Dataset records
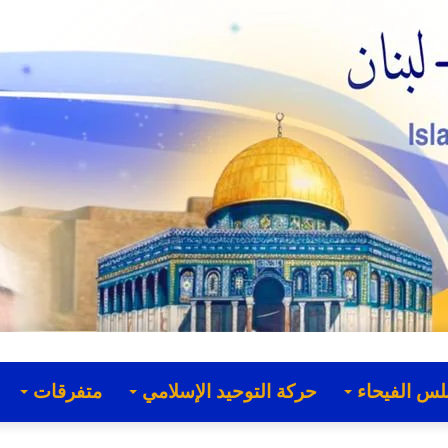
لس الفيحاء
حركة التوحيد الإسلامي
متفرقات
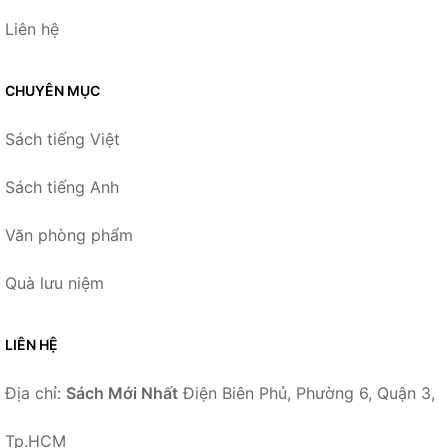
Liên hệ
CHUYÊN MỤC
Sách tiếng Việt
Sách tiếng Anh
Văn phòng phẩm
Quà lưu niệm
LIÊN HỆ
Địa chỉ:
Sách Mới Nhất
Điện Biên Phủ, Phường 6, Quận 3,
Tp.HCM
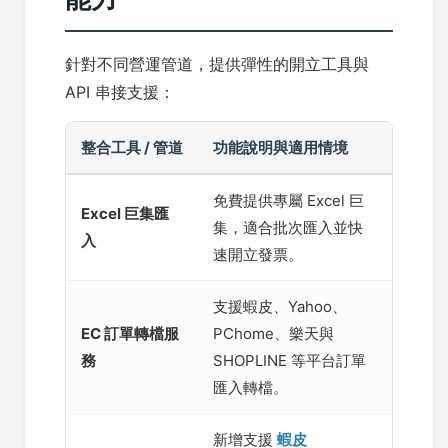
針對不同營運管道，提供彈性的開立工具與
API 串接支援：
整合工具 / 管道
功能說明與適用情境
免費提供專屬 Excel 巨
Excel 巨集匯
集，適合批次匯入並快
入
速開立發票。
支援蝦皮、Yahoo、
EC 訂單轉檔服
PChome、樂天與
務
SHOPLINE 等平台訂單
匯入轉檔。
新增支援
蝦皮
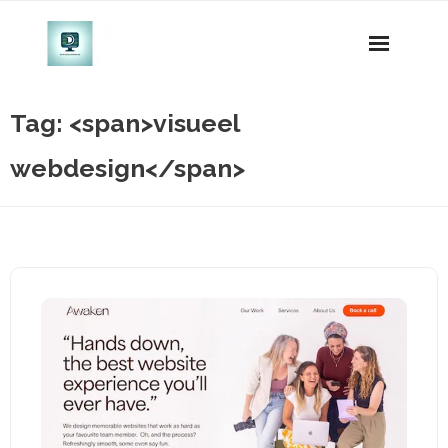
Naar
de
inhoud
gaan
Tag: <span>visueel
webdesign</span>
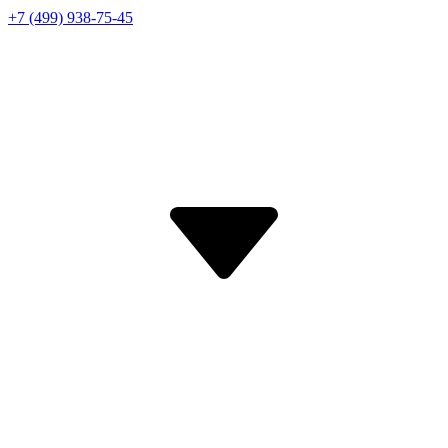
+7 (499) 938-75-45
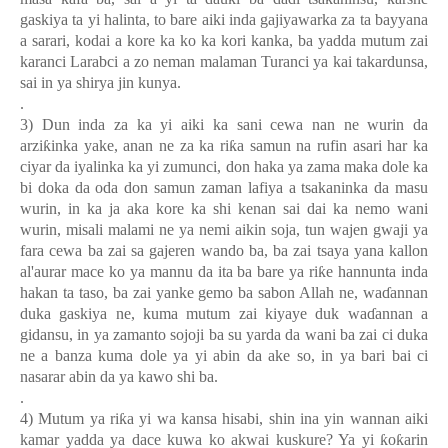
gaskiya ta yi halinta, to bare aiki inda gajiyawarka za ta bayyana
a sarari, kodai a kore ka ko ka kori kanka, ba yadda mutum zai
karanci Larabci a zo neman malaman Turanci ya kai takardunsa,
sai in ya shirya jin kunya.
.
3) Dun inda za ka yi aiki ka sani cewa nan ne wurin da
arzi
ƙ
inka yake, anan ne za ka ri
ƙ
a samun na rufin asari har ka
ciyar da iyalinka ka yi zumunci, don haka ya zama maka dole ka
bi doka da oda don samun zaman lafiya a tsakaninka da masu
wurin, in ka ja aka kore ka shi kenan sai dai ka nemo wani
wurin, misali malami ne ya nemi aikin soja, tun wajen gwaji ya
fara cewa ba zai sa gajeren wando ba, ba zai tsaya yana kallon
al'aurar mace ko ya mannu da ita ba bare ya ri
ƙ
e hannunta inda
hakan ta taso, ba zai yanke gemo ba sabon Allah ne, wa
ɗ
annan
duka gaskiya ne, kuma mutum zai kiyaye duk wa
ɗ
annan a
gidansu, in ya zamanto sojoji ba su yarda da wani ba zai ci duka
ne a banza kuma dole ya yi abin da ake so, in ya bari bai ci
nasarar abin da ya kawo shi ba.
.
4) Mutum ya ri
ƙ
a yi wa kansa hisabi, shin ina yin wannan aiki
kamar yadda ya dace kuwa ko akwai kuskure? Ya yi
ƙ
o
ƙ
arin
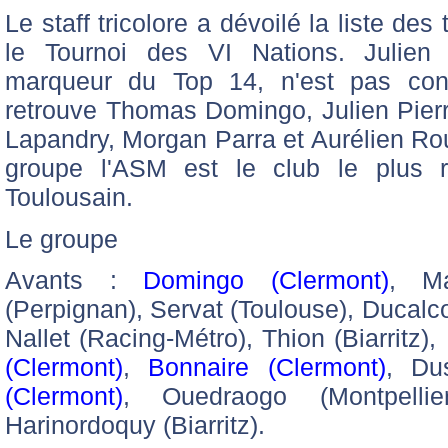
Le staff tricolore a dévoilé la liste de
le Tournoi des VI Nations. Julien 
marqueur du Top 14, n'est pas con
retrouve Thomas Domingo, Julien Pierr
Lapandry, Morgan Parra et Aurélien Rou
groupe l'ASM est le club le plus r
Toulousain.
Le groupe
Avants :
Domingo (Clermont)
, Ma
(Perpignan), Servat (Toulouse), Ducalc
Nallet (Racing-Métro), Thion (Biarritz)
(Clermont)
,
Bonnaire (Clermont)
, Dus
(Clermont)
, Ouedraogo (Montpellier
Harinordoquy (Biarritz).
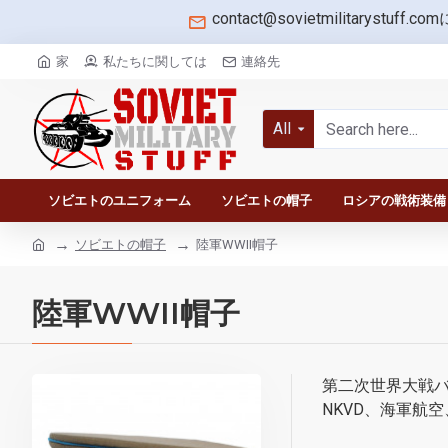
contact@sovietmilitarystuff.com
家
私たちに関しては
連絡先
All
ソビエトのユニフォーム
ソビエトの帽子
ロシアの戦術装備
ソビエトの帽子
陸軍WWII帽子
陸軍WWII帽子
第二次世界大戦バ
NKVD、海軍航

WHAT THE EXERCISE ASKS:
Print the lines above from the one with "e hannunta inda" through the one with "gidansu, in ya", both included, exactly as written and nothing more.

RESPONSE FOR THIS EXERCISE:
e hannunta inda
hakan ta taso, ba zai yanke gemo ba sabon Allah ne, wa
ɗ
annan
duka gaskiya ne, kuma mutum zai kiyaye duk wa
ɗ
annan a
gidansu, in ya zamanto sojoji ba su yarda da wani ba zai ci duka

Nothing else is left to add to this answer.